The federal government is not intended to be all things to all people. We hear of universal health care plans, federal plans for city evacuation, government standards for energy efficiency, and we begin to become numb to it all. We need less government, not more. That concept alone is the essence of conservatism, and the greatest hope for America.

We as Americans need to open our ears and eyes, find our constitution, and stand up for our beliefs, our ideals, and our country. If we do not, if we choose to continue slogging through life with our faces buried in People Magazine and, if we choose to continue allowing the mainstream media to spoon-feed us their New York Times editorial board-set agenda, we will quickly pass into an age when the government truly works at the expense of the people, and when the fundamental rights secured by our Creator are suddenly subject to the ebb and flow of politics, or maybe not there at all.

I sat today in front of Independence Hall, staring across the street at the tourists shuffling past the Liberty Bell, and I wondered what our founding fathers would think of the American populace.
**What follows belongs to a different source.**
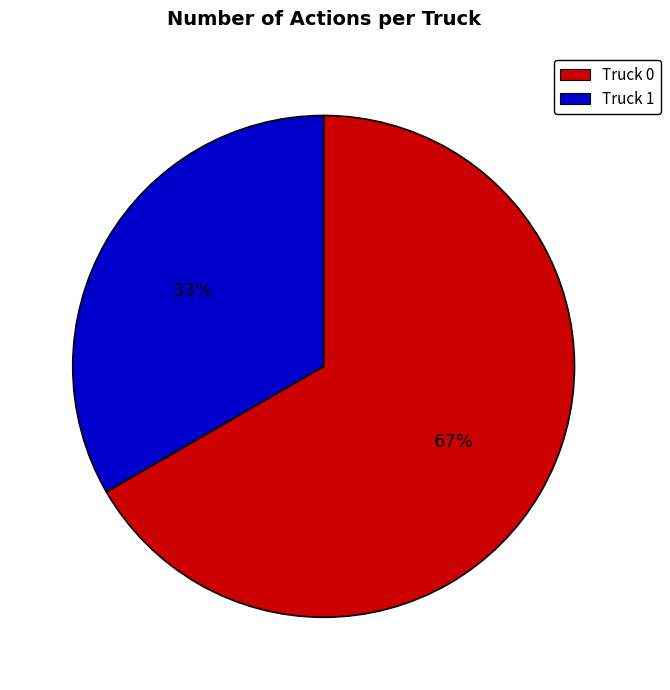

How many segments does this pie chart have?

2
I couldn’t help but think that they would be alarmed at just how apathetic we have become. Here were men who fought hard and sacrificed greatly for the sake of freedom, and so many in the country that they established choose to forget the fight and sacrifice, and instead take the freedom afforded by it for granted.

Wake up, people. The fate of this country, if you so choose, can be in your hands. Find your constitution, people.

You can start by reading ours.



  1. tigereye313 says:

    Jeff, that’s quite possibly the best post yet. Keep ‘em coming!